Smart Companies and Communities Should be Planning for the 'Aging of Ohio'
In politics it has long been an adage that “demographics is destiny,” which has spawned such targeted voter groups as “Soccer Moms and NASCAR Dads.” Wise marketers, of course, have long used demographics to tailor their messages to the right audiences.
That is why recent studies and reports regarding the dramatic population shift occurring in Ohio should be of critical importance to those wishing to curry favor, win support or sell products and/or services in the state.
To cut to the chase – Ohio is an older state about to be become considerably “more gray” in the next few decades.
“Ohio has the sixth largest older population in the country,” according to Dr. Robert Applebaum, director of the Ohio long-term care research at the nationally renowned Scripps Gerontology Center at Miami University in Oxford.
And the number of elder residents will grow considerably in the coming years.
“Between now and 2040, the overall state population is projected to grow only about 2 percent,” said Applebaum, “which is relatively stable, but the older population is expected to grow by 50 percent.”
The numbers look like this:
- In 2000, there were 1.5 million Ohioans 65 and older
- In 2020, there will be 2.1 million
- In 2040, there will be 2.8 million, with 20 % over the age of 85
The Scripps Center has published detailed maps showing the population shifts by decade and color-coding each county as the projected change takes place. As the population ages, the county grows increasingly “red.” What’s most startling is almost the entire state is “red” by 2040, with the cities hosting major universities (with a lot of young transient residents) being the notable exception.

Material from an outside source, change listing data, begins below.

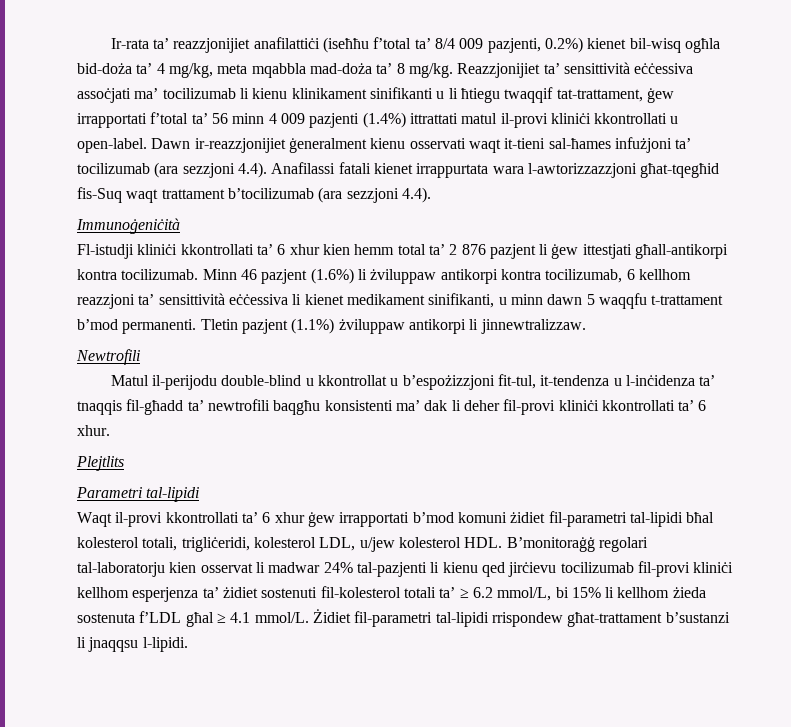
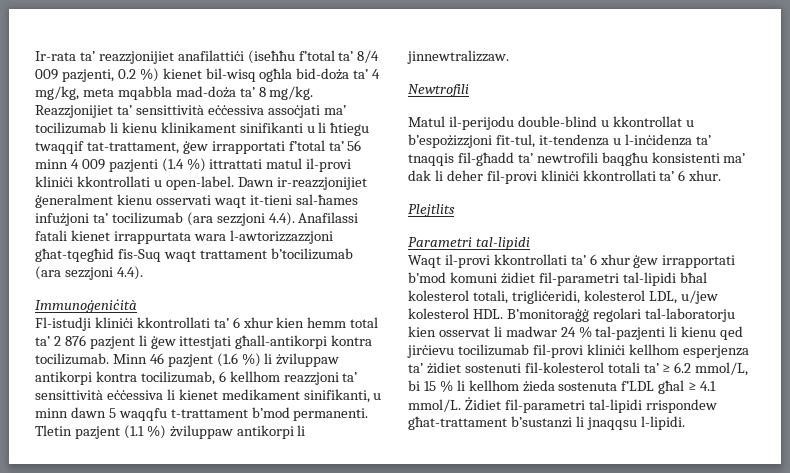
[545,37,584,53] 0.2%) -> [117,68,159,82] 0.2 %)
[362,112,406,128] (1.4%) -> [161,158,206,172] (1.4 %)
[310,268,354,284] (1.6%) -> [216,353,261,367] (1.6 %)
[291,318,335,334] (1.1%) -> [123,425,166,439] (1.1 %)
[323,562,353,573] 24% -> [560,326,592,338] 24 %
[571,587,601,598] 15% -> [423,380,453,392] 15 %

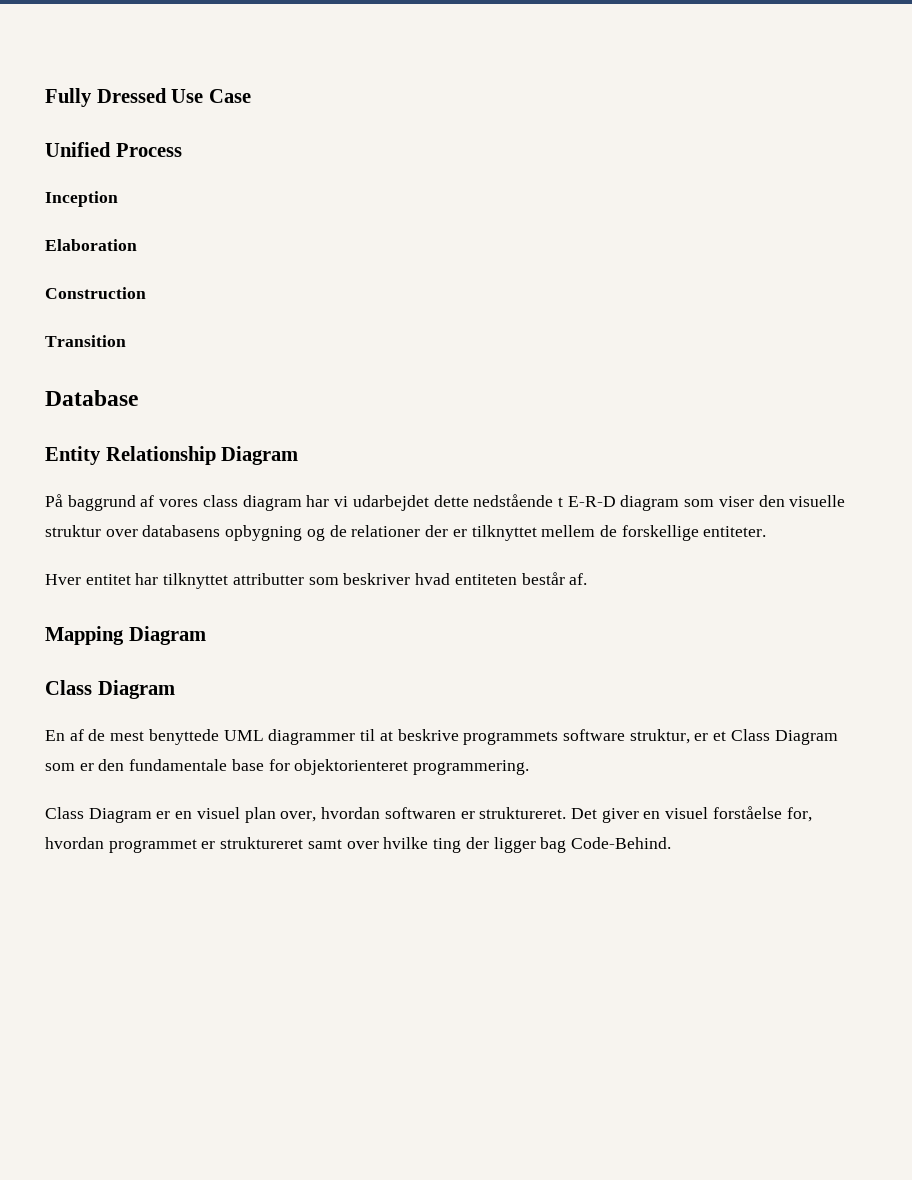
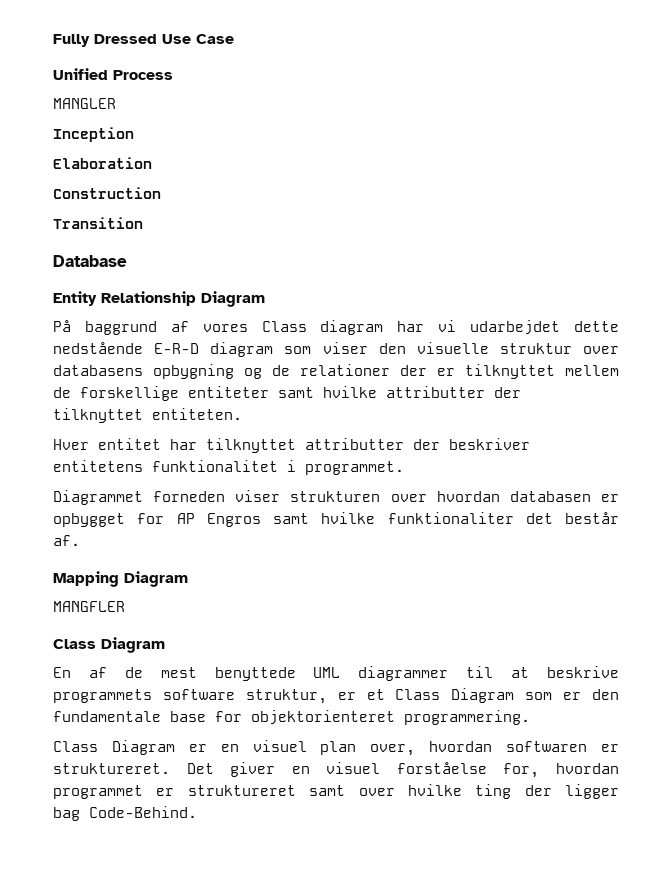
(182, 150) none -> [53,98,116,109] // MANGLER
[202,495,238,507] class -> [261,321,307,332] Class
[557,497,563,507] t -> (143, 348) none
[703,526,767,537] entiteter. -> [188,386,521,398] [53,408,242,423] entiteter samt hvilke attributter der tilknyttet entiteten.
[308,573,517,585] som beskriver hvad entiteten -> [413,438,530,450] [53,460,404,475] [53,490,619,505] [53,512,553,527] der beskriver entitetens funktionalitet i programmet. // Diagrammet forneden viser strukturen over hvordan databasen er opbygget for AP Engros samt hvilke funktionaliter det
(206, 635) none -> [53,601,125,612] // MANGFLER

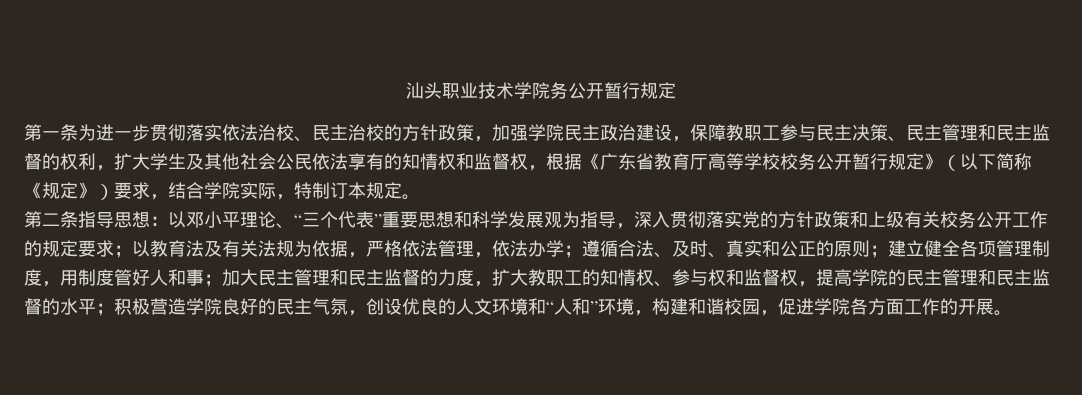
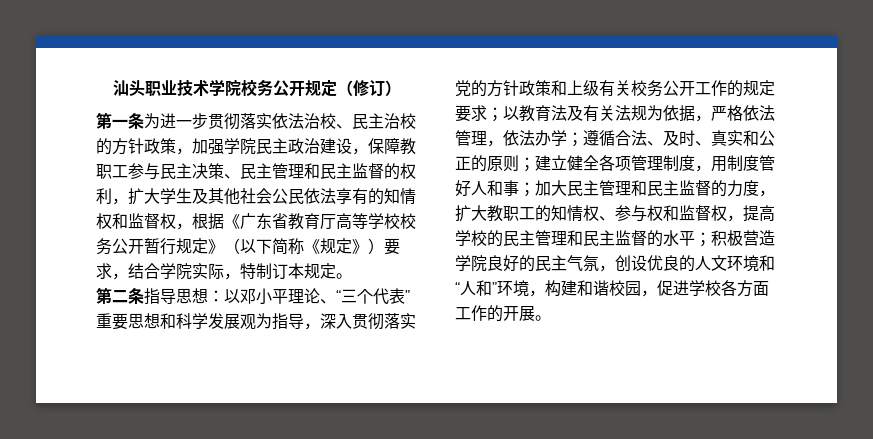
[550,82,676,99] 务公开暂行规定 -> [241,79,401,97] 校务公开规定（修订）
[870,269,888,286] 院 -> [471,230,487,246] 校
[832,298,850,315] 院 -> [705,280,721,296] 校

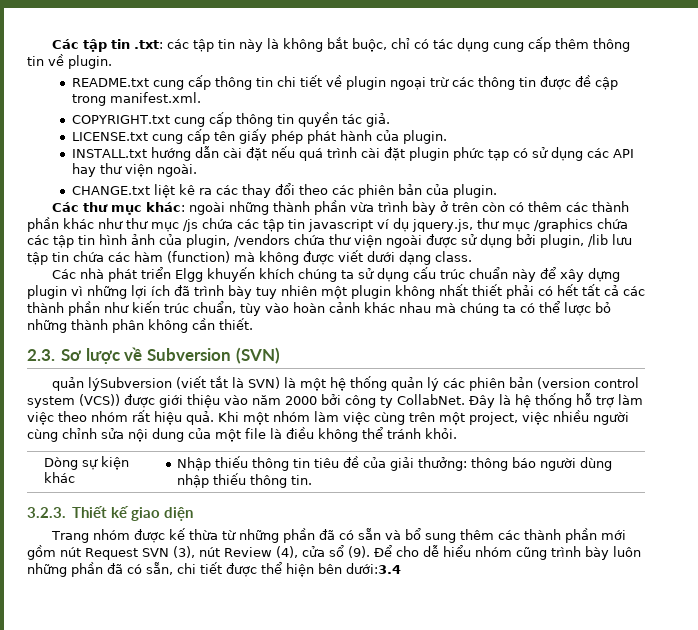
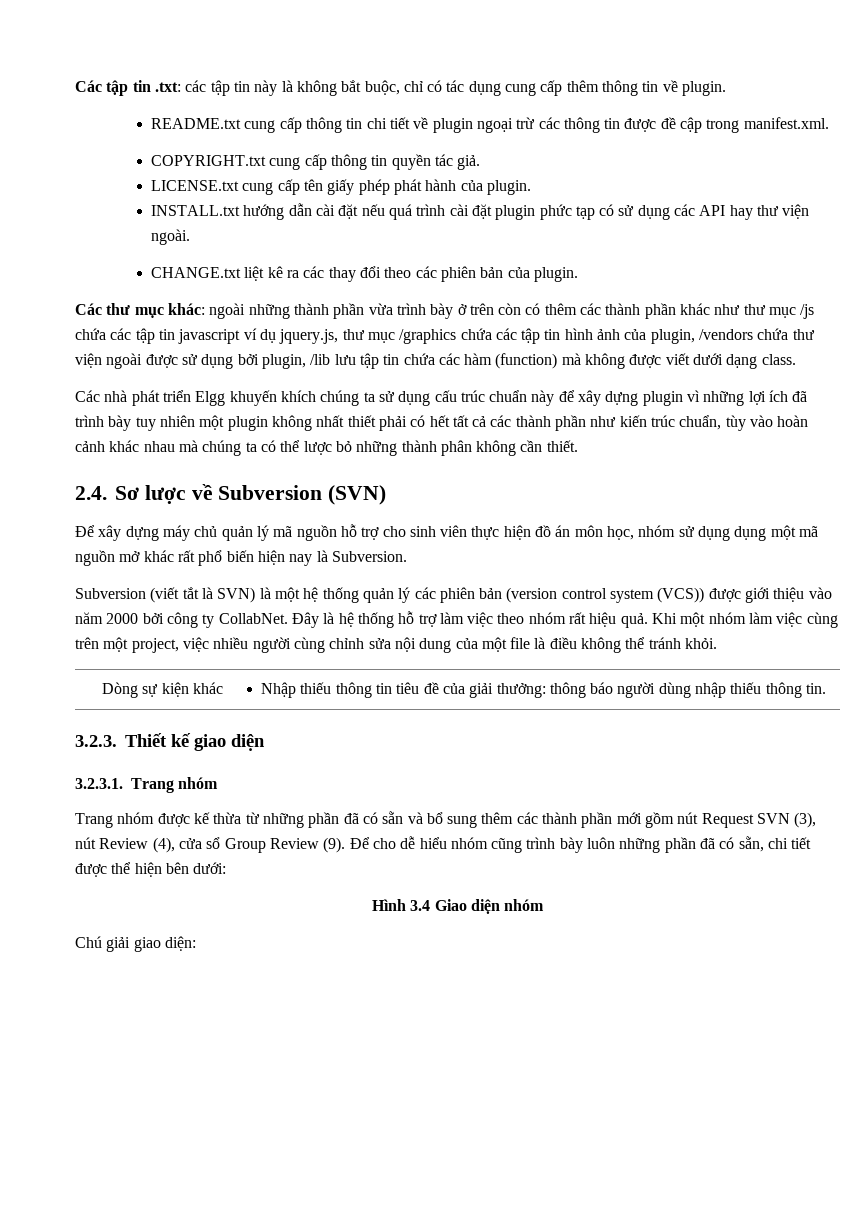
[27,349,55,361] 2.3. -> [75,486,107,500] 2.4.
[52,377,173,391] quản lýSubversion -> [75,524,819,541] [75,550,407,566] [75,588,146,599] Để xây dựng máy chủ quản lý mã nguồn hỗ trợ cho sinh viên thực hiện đồ án môn học, nhóm sử dụng dụng một mã nguồn mở khác rất phổ biến hiện nay là Subversion. // Subversion
(194, 514) none -> [75,777,219,793] // 3.2.3.1. Trang nhóm
(344, 551) none -> [224,838,319,853] Group Review
[346,563,401,574] dưới:3.4 -> [193,862,227,874] [371,899,545,914] [75,936,196,952] dưới: // Hình 3.4 Giao diện nhóm // Chú giải giao diện:

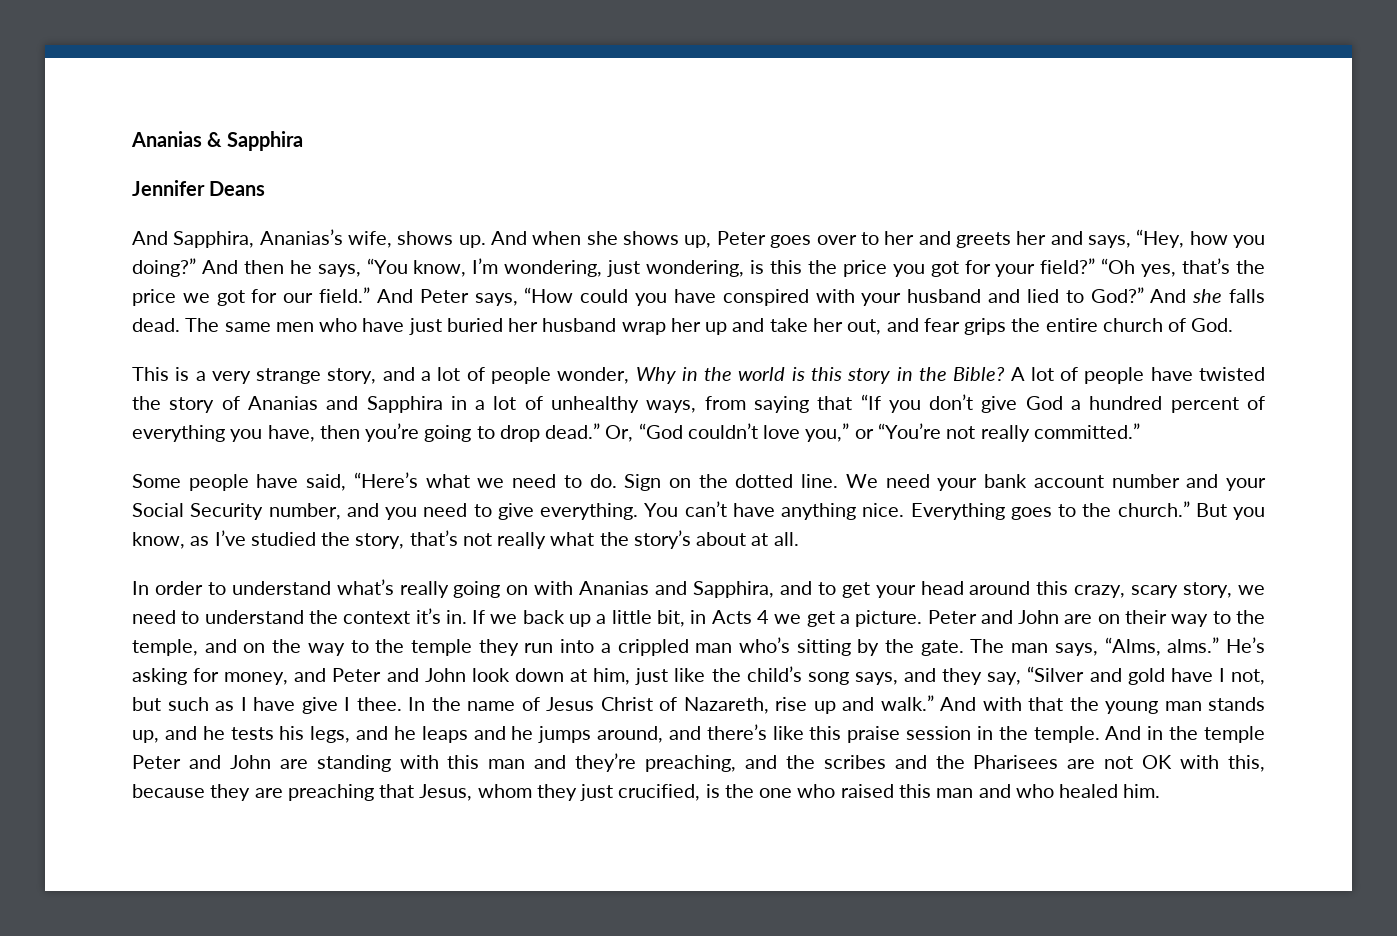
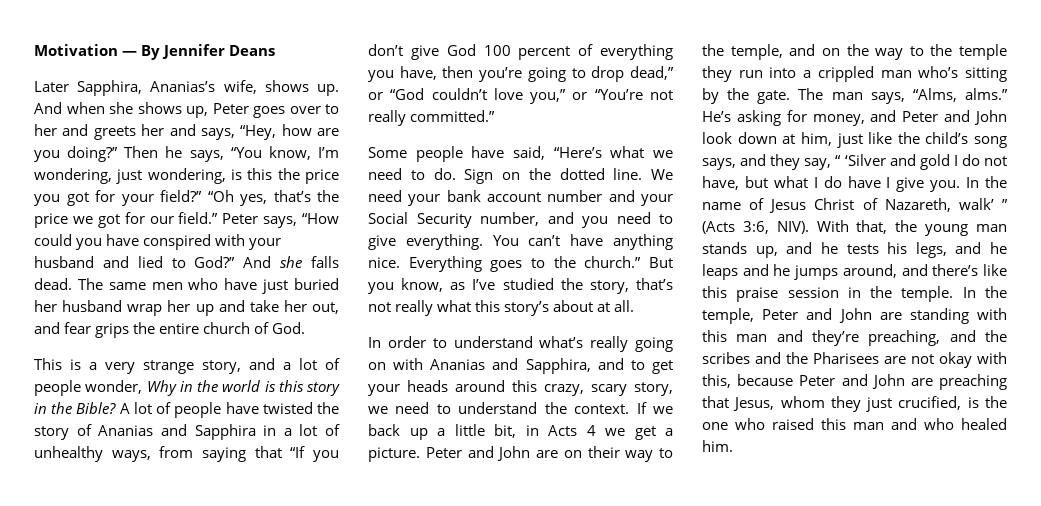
[131,131,303,151] Ananias & Sapphira // -> [34,44,161,60] Motivation — By
[132,231,168,245] And -> [34,81,69,92] Later
(1228, 238) none -> [317,128,339,136] are
[201,260,284,274] And then -> [124,146,159,158] Then
[376,289,413,303] And -> (219, 218) none
[1071,396,1163,410] a hundred -> [483,45,511,56] 100
[545,423,634,442] dead.” Or, -> [630,66,674,80] [368,92,383,100] dead,” or
[599,532,629,546] the -> [475,300,501,312] this
[920,581,964,595] head -> [407,380,448,392] heads
[343,608,467,624] context it’s in. -> [574,404,630,414] context.
[1027,666,1265,685] [132,697,402,714] “Silver and gold have I not, but such as I have give I thee. -> [835,154,1007,170] [702,176,961,192] “ ‘Silver and gold I do not have, but what I do have I give you.
[775,695,1063,714] rise up and walk.” And with that -> [958,198,1008,210] [702,220,888,234] walk’ ” (Acts 3:6, NIV). With that,
[1105,726,1265,743] And in the temple -> [962,286,1007,298] [702,308,754,324] In the temple,
[1142,755,1173,769] OK -> [939,352,972,368] okay
[210,784,251,801] they -> [799,374,905,389] Peter and John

Smart cities and companies have been planning for this “boomer tsunami.” In fact, Ohio’s consumer giant, Procter & Gamble, has been working along with other major corporations for a number of years through the LiveWell Collaborative at the University of Cincinnati, to specifically meet the needs of the boomer generation.
“The world has never before seen such a powerful market,” the school noted.
Some changes are very subtle, such as traffic signals that count down the seconds you have to safely cross the street, buses that “kneel” and are easier to enter and exit, and brands smartly enlarging the font on packaging and labels.
Other changes will be much more significant. And the good news is that some programs, such as the Columbus suburb of Dublin’s Bridge Street project address things desirable to all age groups, such as walkable communities, better transit and closer shopping.
Much attention has been properly paid recently to the emergence of Millennials as the largest single demographic sector with growing purchasing power. But as Generation Xers age and Baby Boomers live longer, marketers need to pay attention.
In the next five years, half of the U.S. adult population will be 50 and older and will control 70 percent of the nation’s disposable income, according to Nielsen research.
Procter & Gamble and other major corporations know that ignoring demographics can be perilous and while changing target audiences can be tricky, it’s important to use data and not just desire as future plans are developed.